As a computer vision researcher, I'm not at all convinced that deep learning methods will be "final" in any sense. I know that in the past, neural networks were "final", and then graphical models were "final", and so on.
And while deep learning methods have indeed shown remarkable improvements recently, they're not yet state-of-the-art on the most important/relevant computer vision benchmarks.
As a computer vision researcher it must be
pain you to see that all your learnings are
for nought when faced with deep learning
methods which can get amazing performances
from raw pixels (see mnist results for
example). Also see ronan collobert's natural
language processing from scratch paper where
handily beats the past few decades of nlp
research in parsing (in terms of efficiency,
and probably performances soon too).
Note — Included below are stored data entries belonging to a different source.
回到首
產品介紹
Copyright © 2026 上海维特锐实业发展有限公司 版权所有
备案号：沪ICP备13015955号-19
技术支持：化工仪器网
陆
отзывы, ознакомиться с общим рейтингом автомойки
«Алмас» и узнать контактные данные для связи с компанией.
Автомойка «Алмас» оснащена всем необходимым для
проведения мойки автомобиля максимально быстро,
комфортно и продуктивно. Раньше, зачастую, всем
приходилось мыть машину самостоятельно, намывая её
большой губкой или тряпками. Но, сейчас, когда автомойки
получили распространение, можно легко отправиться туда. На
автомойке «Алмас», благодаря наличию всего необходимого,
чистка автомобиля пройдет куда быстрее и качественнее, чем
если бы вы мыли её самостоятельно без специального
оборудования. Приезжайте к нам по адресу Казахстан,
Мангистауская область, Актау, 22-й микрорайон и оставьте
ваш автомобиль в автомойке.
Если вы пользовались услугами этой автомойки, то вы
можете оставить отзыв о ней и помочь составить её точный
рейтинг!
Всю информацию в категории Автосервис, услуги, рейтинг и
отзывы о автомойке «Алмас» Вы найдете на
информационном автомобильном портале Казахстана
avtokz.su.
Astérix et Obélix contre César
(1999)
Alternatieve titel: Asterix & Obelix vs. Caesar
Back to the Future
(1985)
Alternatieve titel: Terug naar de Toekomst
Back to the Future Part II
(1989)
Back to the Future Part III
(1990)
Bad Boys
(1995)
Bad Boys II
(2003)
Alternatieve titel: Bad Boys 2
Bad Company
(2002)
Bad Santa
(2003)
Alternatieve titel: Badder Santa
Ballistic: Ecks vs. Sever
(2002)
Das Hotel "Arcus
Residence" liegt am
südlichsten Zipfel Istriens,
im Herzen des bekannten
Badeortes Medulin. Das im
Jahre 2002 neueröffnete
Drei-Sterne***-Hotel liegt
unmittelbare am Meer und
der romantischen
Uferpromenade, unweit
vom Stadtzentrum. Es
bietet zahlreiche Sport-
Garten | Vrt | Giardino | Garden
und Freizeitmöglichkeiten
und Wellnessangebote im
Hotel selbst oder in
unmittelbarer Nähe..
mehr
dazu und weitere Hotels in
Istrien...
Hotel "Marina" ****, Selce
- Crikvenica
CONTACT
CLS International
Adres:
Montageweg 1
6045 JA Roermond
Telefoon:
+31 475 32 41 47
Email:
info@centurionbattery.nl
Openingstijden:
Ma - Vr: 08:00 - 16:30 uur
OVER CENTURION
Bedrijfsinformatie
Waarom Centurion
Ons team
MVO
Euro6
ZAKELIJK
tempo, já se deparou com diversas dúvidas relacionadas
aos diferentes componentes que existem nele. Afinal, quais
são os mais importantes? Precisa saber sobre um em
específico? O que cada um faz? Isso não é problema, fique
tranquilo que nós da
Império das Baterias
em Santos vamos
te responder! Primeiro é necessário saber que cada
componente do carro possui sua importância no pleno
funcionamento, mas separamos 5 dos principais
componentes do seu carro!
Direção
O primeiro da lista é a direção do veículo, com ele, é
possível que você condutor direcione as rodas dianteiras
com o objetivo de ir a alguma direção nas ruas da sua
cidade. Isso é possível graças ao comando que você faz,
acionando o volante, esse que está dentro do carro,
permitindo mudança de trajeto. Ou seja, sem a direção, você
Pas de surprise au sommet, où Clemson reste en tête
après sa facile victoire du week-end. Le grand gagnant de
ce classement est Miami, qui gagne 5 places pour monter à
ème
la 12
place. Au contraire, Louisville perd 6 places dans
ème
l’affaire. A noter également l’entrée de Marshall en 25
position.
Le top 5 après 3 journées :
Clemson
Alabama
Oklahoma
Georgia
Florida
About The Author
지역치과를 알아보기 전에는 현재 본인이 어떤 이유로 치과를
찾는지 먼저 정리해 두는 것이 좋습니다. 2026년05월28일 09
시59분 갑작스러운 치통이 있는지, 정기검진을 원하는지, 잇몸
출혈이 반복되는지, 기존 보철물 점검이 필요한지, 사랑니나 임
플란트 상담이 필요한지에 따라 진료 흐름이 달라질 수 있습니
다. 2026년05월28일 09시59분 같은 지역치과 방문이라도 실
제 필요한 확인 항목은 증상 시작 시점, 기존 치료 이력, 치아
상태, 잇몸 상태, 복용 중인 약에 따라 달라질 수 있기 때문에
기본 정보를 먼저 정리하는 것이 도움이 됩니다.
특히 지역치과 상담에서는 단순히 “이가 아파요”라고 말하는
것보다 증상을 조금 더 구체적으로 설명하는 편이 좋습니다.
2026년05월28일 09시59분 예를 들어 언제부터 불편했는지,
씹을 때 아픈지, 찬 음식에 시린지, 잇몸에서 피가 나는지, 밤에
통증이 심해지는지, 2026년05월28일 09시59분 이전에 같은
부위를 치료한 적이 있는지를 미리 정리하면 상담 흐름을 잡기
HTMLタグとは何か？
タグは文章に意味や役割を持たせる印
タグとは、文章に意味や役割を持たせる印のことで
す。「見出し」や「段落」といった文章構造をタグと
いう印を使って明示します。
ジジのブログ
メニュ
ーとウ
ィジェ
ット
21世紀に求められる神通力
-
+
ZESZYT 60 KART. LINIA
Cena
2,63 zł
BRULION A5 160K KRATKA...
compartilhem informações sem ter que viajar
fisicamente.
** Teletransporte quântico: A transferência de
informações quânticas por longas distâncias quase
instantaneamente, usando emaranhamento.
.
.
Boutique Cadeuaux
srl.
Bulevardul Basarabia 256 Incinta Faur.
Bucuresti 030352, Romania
Or see
the microsoft research speech recognition
swork which has beaten out all previous by
a significant margin using deep learning.
Not at all! I'd love for vision to be solved, no matter what the method. I'm more than happy to move onto another field if that's the case.
But I don't think it is. MNIST data is not particularly challenging. It's great that deep learning methods work there -- they must be doing something right.
getting best results on the harder
vision challenges is simply a matter
of let the computers run long enough.
Collobert's work for example took
3 months of training. I don't see why
vision challenges should any different.
Perhaps the vision researchers, of which
there are many more people than the few
deep learning groups should try it.
And while deep learning methods have indeed shown remarkable improvements recently, they're not yet state-of-the-art on the most important/relevant computer vision benchmarks.